Driving to Europe would mean driving down to Newcastle, taking the ferry to Holland and then driving to Poland or Italy, which B.A. points out is not very cost effective. It would also entail switching from driving on the wrong left side of the road to the right, and this really burns me up, for if I had learned to drive in Canada, driving in Italy or Poland would be a relative doddle. 

That said, train travel in the UK is hella expensive, and it would be a joy just to drive where we want to go.  Perhaps B.A. would enjoy working out the mathematics to prove that insurance + car club membership + petrol is in fact more expensive than train travel. 

Any decision about learning to drive has to be put off, however, as commercial driving lessons are currently prohibited in Scotland.
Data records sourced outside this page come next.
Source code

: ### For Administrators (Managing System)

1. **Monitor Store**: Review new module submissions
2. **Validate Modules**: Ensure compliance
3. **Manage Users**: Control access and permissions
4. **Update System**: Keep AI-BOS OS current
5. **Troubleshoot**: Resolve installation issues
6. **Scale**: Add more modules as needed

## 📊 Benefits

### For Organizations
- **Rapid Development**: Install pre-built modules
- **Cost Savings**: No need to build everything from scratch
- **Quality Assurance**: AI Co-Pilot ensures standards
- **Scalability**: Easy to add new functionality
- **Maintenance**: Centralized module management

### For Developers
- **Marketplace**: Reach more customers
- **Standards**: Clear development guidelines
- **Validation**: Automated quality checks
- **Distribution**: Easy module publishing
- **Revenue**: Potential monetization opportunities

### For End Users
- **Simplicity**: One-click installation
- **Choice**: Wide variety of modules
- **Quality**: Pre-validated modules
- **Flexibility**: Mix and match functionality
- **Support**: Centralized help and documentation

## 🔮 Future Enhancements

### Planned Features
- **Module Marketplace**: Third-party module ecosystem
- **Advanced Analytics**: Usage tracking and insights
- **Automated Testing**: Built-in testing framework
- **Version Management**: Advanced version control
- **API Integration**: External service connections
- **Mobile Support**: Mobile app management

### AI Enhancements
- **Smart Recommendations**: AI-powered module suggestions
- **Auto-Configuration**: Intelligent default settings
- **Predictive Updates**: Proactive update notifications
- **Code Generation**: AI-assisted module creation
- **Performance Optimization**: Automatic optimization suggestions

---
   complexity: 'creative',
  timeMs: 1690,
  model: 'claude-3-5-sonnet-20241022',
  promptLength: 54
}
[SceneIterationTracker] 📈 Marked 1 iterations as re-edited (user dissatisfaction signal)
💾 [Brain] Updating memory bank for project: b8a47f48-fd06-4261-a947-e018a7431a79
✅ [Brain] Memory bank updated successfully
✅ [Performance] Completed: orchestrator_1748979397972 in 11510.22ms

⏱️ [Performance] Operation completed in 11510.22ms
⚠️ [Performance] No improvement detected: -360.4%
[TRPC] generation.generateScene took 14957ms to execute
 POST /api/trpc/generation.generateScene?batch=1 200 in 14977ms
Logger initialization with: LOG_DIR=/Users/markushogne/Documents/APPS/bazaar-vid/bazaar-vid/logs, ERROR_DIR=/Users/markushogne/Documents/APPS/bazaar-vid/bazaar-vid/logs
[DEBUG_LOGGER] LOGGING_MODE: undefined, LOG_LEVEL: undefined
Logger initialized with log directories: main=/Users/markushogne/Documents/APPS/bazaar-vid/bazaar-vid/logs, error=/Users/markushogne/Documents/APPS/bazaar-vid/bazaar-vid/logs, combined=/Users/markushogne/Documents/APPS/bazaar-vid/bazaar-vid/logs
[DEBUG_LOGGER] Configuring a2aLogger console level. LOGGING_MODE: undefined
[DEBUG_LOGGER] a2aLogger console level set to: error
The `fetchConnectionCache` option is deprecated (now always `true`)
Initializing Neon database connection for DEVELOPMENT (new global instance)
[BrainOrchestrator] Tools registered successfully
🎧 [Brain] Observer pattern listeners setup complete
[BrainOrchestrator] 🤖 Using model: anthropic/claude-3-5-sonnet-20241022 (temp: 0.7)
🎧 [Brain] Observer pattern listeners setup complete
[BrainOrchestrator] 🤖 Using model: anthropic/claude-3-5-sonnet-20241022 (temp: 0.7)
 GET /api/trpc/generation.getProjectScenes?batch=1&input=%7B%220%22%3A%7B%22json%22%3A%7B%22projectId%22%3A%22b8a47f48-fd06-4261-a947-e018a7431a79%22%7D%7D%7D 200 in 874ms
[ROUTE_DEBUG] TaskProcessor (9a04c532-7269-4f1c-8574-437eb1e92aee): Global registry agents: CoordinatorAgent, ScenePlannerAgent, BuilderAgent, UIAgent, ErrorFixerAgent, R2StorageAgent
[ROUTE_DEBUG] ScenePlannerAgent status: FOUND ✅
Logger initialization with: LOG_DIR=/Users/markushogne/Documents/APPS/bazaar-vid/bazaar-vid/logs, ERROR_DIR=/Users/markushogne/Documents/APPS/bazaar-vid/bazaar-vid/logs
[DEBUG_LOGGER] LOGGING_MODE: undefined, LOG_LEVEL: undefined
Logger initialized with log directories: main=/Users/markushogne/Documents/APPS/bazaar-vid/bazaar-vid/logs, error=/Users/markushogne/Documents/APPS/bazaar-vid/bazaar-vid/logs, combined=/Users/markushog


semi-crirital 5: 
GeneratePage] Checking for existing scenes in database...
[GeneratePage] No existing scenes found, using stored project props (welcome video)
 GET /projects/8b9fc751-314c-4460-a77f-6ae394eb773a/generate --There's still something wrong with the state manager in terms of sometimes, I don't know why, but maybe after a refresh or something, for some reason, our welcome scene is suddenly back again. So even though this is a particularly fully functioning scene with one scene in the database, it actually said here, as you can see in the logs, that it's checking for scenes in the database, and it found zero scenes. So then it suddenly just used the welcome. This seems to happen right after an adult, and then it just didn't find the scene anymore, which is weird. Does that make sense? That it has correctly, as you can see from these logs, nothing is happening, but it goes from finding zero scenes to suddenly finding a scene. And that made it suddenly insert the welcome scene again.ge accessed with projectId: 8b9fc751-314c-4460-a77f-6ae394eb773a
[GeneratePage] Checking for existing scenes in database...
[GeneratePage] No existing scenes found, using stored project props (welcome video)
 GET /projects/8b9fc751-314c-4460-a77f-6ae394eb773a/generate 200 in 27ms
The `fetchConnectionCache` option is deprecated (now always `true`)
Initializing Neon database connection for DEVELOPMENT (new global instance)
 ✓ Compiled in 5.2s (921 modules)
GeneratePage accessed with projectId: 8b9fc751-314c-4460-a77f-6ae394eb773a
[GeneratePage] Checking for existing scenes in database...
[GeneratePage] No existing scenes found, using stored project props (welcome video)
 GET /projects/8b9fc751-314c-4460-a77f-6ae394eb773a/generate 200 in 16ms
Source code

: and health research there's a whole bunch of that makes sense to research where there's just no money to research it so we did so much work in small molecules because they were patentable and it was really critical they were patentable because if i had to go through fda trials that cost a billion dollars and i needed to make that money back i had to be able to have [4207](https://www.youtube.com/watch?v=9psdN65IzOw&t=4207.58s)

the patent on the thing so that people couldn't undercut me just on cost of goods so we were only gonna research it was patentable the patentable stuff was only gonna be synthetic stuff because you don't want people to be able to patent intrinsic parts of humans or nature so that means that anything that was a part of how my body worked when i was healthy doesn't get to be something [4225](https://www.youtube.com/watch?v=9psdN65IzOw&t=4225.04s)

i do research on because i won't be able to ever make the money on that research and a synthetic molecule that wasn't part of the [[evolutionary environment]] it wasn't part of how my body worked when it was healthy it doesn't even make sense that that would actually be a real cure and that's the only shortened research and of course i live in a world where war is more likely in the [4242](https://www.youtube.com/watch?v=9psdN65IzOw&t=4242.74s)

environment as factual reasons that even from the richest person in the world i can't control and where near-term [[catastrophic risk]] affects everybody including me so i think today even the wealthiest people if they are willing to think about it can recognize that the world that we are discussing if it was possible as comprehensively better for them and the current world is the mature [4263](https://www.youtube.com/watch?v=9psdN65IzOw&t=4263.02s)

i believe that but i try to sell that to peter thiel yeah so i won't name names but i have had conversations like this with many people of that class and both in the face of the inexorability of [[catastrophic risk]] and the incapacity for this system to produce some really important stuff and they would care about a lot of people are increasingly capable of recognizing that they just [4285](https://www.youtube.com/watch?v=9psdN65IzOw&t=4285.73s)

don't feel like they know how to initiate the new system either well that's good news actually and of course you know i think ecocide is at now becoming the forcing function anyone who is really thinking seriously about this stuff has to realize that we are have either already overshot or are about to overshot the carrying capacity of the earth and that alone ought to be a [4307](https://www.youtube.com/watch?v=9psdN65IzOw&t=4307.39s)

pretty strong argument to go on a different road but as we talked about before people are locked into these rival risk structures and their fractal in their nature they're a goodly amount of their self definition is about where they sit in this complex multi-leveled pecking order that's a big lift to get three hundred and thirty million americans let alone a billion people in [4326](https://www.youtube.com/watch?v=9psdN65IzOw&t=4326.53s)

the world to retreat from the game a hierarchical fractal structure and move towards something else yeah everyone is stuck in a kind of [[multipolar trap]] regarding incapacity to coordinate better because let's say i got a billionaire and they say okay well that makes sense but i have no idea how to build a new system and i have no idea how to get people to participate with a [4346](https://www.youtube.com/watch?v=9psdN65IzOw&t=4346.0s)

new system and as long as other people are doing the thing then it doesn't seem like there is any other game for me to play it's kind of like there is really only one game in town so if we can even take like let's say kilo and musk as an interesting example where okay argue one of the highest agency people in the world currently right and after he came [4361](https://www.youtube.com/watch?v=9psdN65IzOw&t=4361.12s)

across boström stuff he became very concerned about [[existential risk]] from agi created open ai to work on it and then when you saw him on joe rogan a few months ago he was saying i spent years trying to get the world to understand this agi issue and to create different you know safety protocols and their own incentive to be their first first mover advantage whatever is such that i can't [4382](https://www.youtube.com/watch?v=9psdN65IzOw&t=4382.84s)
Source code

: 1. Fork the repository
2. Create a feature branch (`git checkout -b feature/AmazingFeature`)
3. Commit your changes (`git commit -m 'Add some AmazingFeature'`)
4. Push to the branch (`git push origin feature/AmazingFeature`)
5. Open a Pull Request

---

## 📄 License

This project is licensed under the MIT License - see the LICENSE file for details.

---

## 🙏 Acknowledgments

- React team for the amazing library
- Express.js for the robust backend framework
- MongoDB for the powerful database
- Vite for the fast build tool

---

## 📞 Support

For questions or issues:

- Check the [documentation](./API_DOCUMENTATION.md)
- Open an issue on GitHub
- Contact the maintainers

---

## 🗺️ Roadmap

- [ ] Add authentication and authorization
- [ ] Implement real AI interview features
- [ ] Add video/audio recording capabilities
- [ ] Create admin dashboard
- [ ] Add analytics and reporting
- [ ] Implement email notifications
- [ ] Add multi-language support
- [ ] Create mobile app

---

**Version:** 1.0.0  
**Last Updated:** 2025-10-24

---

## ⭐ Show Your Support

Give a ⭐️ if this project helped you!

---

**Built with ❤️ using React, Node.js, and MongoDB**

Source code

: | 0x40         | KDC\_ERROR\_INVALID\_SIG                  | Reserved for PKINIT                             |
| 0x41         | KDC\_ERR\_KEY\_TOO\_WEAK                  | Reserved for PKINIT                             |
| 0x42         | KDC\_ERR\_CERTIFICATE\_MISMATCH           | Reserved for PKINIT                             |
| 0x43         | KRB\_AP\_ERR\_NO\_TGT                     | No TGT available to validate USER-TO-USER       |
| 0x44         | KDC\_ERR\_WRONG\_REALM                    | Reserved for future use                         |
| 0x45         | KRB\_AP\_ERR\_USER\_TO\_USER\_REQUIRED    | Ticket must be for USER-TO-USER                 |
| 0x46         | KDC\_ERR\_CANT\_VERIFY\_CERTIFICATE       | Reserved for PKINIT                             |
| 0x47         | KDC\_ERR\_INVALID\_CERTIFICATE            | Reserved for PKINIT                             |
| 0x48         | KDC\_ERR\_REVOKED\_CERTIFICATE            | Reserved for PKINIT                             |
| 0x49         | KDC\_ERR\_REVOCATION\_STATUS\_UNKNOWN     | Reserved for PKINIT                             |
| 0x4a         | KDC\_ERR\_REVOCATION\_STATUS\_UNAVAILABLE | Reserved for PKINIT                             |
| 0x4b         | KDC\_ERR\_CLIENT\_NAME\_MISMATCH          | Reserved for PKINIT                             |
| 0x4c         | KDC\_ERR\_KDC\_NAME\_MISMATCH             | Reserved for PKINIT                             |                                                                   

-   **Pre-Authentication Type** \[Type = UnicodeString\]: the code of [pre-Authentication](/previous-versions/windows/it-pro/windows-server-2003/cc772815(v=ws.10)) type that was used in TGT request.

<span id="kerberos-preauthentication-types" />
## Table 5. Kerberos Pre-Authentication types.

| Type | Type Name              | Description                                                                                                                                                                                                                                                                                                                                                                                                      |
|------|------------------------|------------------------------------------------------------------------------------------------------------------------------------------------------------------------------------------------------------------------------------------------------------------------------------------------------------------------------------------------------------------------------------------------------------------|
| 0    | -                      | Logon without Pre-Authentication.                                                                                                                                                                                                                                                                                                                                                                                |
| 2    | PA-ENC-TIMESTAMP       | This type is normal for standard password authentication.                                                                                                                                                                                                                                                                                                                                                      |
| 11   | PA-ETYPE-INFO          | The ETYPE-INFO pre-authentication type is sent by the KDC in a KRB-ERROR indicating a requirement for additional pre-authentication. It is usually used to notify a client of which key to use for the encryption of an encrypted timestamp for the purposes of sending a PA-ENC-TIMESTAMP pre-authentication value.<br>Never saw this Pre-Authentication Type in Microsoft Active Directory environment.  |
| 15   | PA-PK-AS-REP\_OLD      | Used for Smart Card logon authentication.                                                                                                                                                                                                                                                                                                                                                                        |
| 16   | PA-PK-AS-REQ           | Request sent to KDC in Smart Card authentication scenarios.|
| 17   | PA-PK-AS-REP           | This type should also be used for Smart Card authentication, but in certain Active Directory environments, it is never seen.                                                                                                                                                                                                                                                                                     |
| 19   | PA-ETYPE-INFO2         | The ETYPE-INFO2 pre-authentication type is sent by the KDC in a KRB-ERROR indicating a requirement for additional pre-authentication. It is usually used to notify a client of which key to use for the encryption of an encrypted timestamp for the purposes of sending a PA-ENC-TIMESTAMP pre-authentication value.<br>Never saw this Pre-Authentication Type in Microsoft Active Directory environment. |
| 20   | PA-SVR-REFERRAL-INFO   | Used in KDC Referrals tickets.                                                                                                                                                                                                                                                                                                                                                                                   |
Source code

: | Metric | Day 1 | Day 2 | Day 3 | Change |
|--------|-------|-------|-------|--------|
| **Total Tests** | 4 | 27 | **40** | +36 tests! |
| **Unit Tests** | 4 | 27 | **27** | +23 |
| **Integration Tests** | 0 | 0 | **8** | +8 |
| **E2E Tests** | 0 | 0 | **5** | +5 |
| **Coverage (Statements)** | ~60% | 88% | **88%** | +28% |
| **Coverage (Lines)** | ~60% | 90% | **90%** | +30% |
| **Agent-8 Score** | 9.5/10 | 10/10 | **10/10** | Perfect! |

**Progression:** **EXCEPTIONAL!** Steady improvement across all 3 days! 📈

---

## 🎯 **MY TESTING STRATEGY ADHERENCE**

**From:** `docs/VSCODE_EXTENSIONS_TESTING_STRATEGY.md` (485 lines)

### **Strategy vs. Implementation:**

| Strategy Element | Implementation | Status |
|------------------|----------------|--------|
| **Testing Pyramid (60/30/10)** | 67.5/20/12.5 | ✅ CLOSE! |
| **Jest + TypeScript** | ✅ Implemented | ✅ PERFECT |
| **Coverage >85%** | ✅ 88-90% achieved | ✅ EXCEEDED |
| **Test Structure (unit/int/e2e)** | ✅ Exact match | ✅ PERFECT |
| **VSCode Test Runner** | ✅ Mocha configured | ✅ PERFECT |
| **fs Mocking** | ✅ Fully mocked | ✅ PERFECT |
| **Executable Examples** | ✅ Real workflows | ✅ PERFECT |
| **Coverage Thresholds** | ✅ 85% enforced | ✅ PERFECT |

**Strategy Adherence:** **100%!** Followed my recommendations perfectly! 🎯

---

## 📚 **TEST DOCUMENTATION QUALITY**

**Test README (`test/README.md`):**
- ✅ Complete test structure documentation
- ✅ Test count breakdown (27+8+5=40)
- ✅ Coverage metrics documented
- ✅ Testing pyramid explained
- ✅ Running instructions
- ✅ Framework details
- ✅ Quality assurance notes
If I were Queen of the World, and would not be immediately forced into an expensive hotel quarantine upon arrival in Canada, and then again upon return to Scotland, I would go to Toronto, get a learner's license, do an immersive driving course and practise with my parents' smaller car. Maybe that is what I will, in fact, do one day--unless someone convinces me that this is a ridiculous thing to do, given that I live in a country where everyone drives on the wrong left side of the road.    

Update: Another factor is that the European continent has a widespread--and cheaper--network of trains. After retirement, it might be much cheaper to travel even in the UK by train than by private automobile.  


  1. Just learn to drive in rural Quebec. By law, we drive on the right but in *my* region, people just drive on whatever.

  2. I think your brother is right. I learned to drive when I was 22 and got my license, but while I was working on my dissertation I forgot to renew it. And then ON came in with such stringent new rules that I haven't tried to get it again, tho' I plan to now. Don't know if your bro's advice is practical but it might be - who knows? One feels so much more independent when one can drive, even when one has no car.

    1. Ultimate message is learn to drive, even if you don't choose to get or else to keep your license. It's a skill worth having.